Data Layer Using the Repository Pattern

Introduction

Published in

The Startup

5 min readJul 4, 2020

This article contains a description of how the data layer of an Android application can be implemented using the repository pattern. The application is MoviesPreview, which is an application that allows a user to browse the data exposed by The Movie DB API to see different information about movies, actors/actresses, and some other features. The full code of the project can be found in this Github repository.

Repository Pattern

Countless articles are explaining what the repository pattern is and what are the benefits of using it. There are also a great number of articles that explain different implementations that can be used to respect the pattern and to achieve the biggest benefit that the pattern exposes: abstracting the access to the data layer in a way that the business layer can ignore the sources from where the data is coming.

Three key concepts can help us understand what the repository pattern is and what it does in an architecture:

A repository abstracts the data access: if several data sources are providing data to the application, the repository has the core responsibility of hiding this to the upper layers to facilitate access to that data, independently of where that data is coming from.
If the application is implementing some caching strategy to make the data available to different requests, the repository is the layer where that caching mechanism is implemented.
A repository handles only one type of data (entity). This means that if a given use case needs to access data from three different entities to achieve success, the use case has a dependency on three different repositories: one per each entity — business object that needs to query.

Repository implementation

The data layer in MoviesPreview is implemented using two basic types of data sources:

A remote API that can be used to retrieve the data requested.
The device’s local storage (SQLite, the file system, and/or SharedPreferences).

So, each repository in the application has a dependency on (at the most) two data sources. For the local storage, I use the ‘Db’ suffix and for the remote API, I use the ‘Api’ suffix. For instance: one of the key entities that the application has is ‘MoviePage’ (an abstraction that represents a page of movies). To access that entity, the data layer defines an interface called MoviePageRepository and the implementation of that interface (MoviePageRepositoryImp) has a dependency on two different data sources: MoviePageApi and MoviePageDb.

The application has a caching mechanism implemented in which certain data is stored in the device’s local storage to make it available without the need to perform an API call every time the data is needed. That caching logic is implemented in the repository: when the data is requested, the repository attempts to fetch it from the local storage. If it is not available there, then it attempts to fetch it from the remote data source. When that operation is successful, the repository updates the local storage with the new data obtained.

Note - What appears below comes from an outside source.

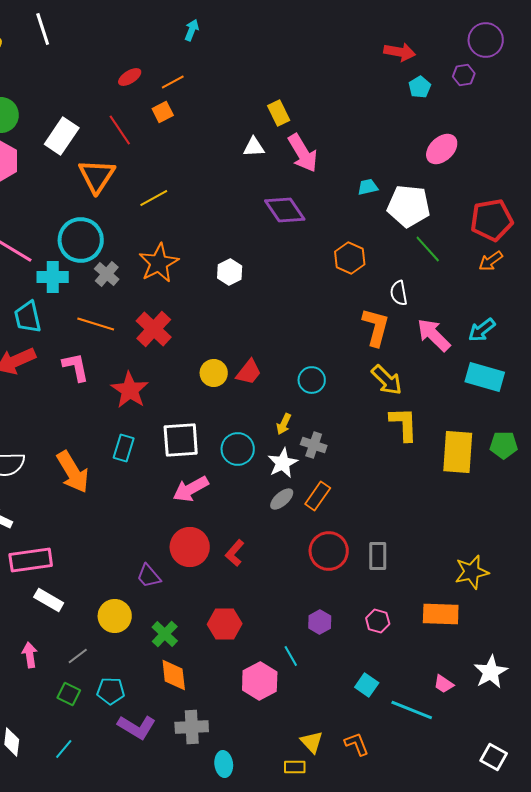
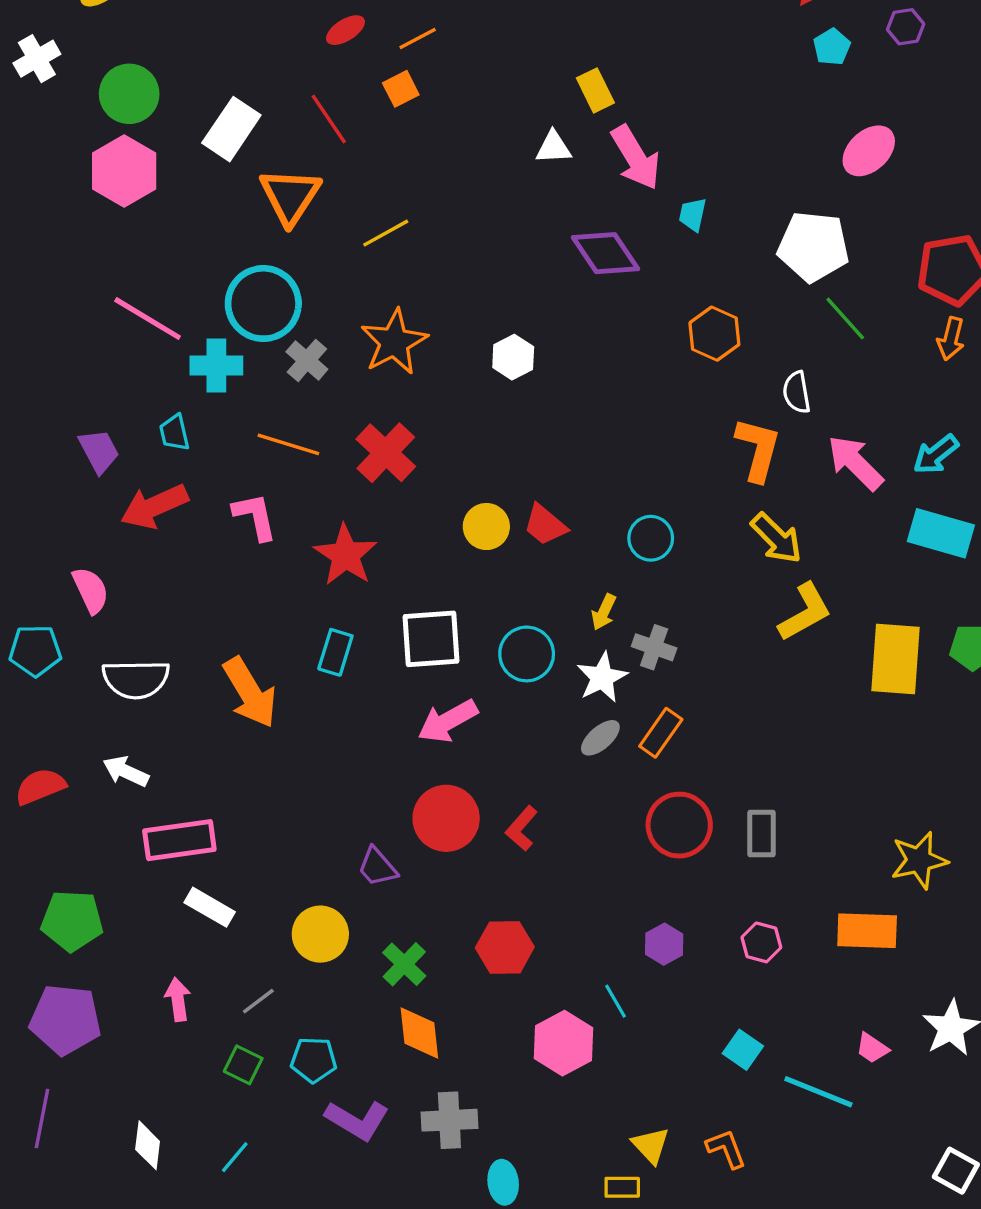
cyan trapezoid: (368, 187) -> (693, 215), moved, turned -65
orange arrow: (491, 261) -> (951, 339), turned -40
cyan trapezoid: (28, 317) -> (174, 433), size x0.7
red trapezoid: (249, 372) -> (545, 525), turned 92
yellow L-shape: (404, 424) -> (805, 612), turned 63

Local Data Source (caching implementation)

The local data source is implemented in SQLite, using Room as a framework to interact with the database. The local data source is used as a cache in the sense that it is the first data source that checked to see if the data is available locally, saving time and network requests.

To make sure that the data stored locally is up-to-date, each entity is stored in the database with a timestamp that represents the due date of that particular entry. This means that every time the local data source queries the database to fetch an entry, it compares the timestamp stored with the current time. If it is still valid, the entry is returned to the upper layers. Otherwise, it is discarded.

When the entry is discarded because of the timestamp (or any other reason), the repository in charge of making the data available updates the local cache every time new data is available from the remote API.

A middle layer provides mapping functionalities between the domain entities and the database entities: each entity in the domain of the application has a counterpart in the database layer with specific properties that are needed to implement the database language. The architecture provides two basic mappers:

A mapper to map domain entities into database entities.
A mapper to do the reverse mechanism, map from database entities to domain entities.

Remote Data Source

The remote data source is implemented used the widely used Retrofit library. The one thing that needs to be outlined here is that in order to simplify the error handling, the remote data source layer ignores errors and it just returns null values every time an error occurs. The upper layers are the ones with the responsibility of deciding which error type should be shown in the UI.

A note about threading

The architecture uses Kotlin coroutines to handle the background threads that are needed to access the data layer. That is why all methods in the repository layer are marked with the keyword suspend, indicating that those methods are long-running operations that might block the UI thread and they should be used in a background thread.

This is a compromise I have done to simplify the threading technique because I believe that the threading mechanism should be the responsibility of a single layer, but marking the methods as suspended I’m leaking the fact that a multi-threading mechanism should be used to access the layer.